● Tarea pendiente: Cita sin cambios las líneas de los ítems, desde la que contiene "Terms of Service" hasta la que contiene "All Rights Reserved.", ambas incluidas.

● Ítems proporcionados:
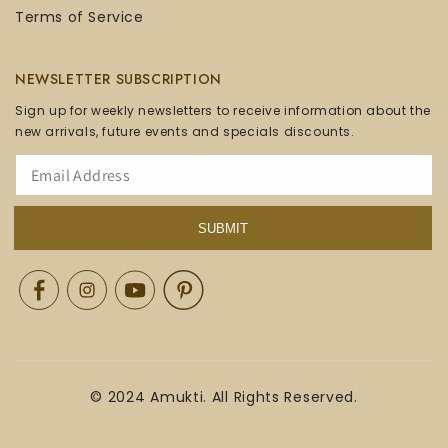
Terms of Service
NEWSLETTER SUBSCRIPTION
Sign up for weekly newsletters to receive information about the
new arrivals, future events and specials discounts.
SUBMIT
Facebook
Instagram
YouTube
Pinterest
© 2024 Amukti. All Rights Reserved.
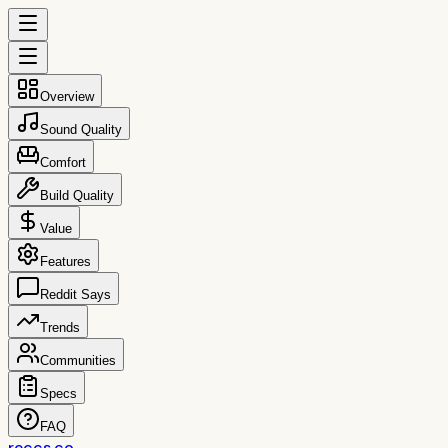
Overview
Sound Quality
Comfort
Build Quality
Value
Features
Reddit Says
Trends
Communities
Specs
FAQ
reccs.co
--
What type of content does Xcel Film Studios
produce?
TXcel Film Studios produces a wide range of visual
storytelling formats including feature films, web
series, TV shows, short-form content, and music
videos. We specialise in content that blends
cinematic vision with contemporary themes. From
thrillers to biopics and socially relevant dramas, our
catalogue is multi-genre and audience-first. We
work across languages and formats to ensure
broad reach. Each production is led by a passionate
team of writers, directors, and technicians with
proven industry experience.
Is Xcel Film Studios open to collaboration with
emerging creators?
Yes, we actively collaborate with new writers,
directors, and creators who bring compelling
--
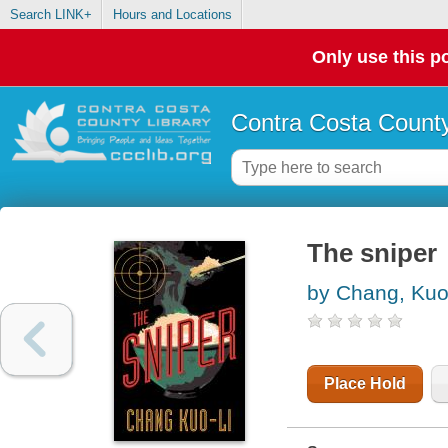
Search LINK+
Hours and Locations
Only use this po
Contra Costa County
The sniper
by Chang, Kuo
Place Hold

● Tu solución:
Terms of Service
NEWSLETTER SUBSCRIPTION
Sign up for weekly newsletters to receive information about the
new arrivals, future events and specials discounts.
SUBMIT
Facebook
Instagram
YouTube
Pinterest
© 2024 Amukti. All Rights Reserved.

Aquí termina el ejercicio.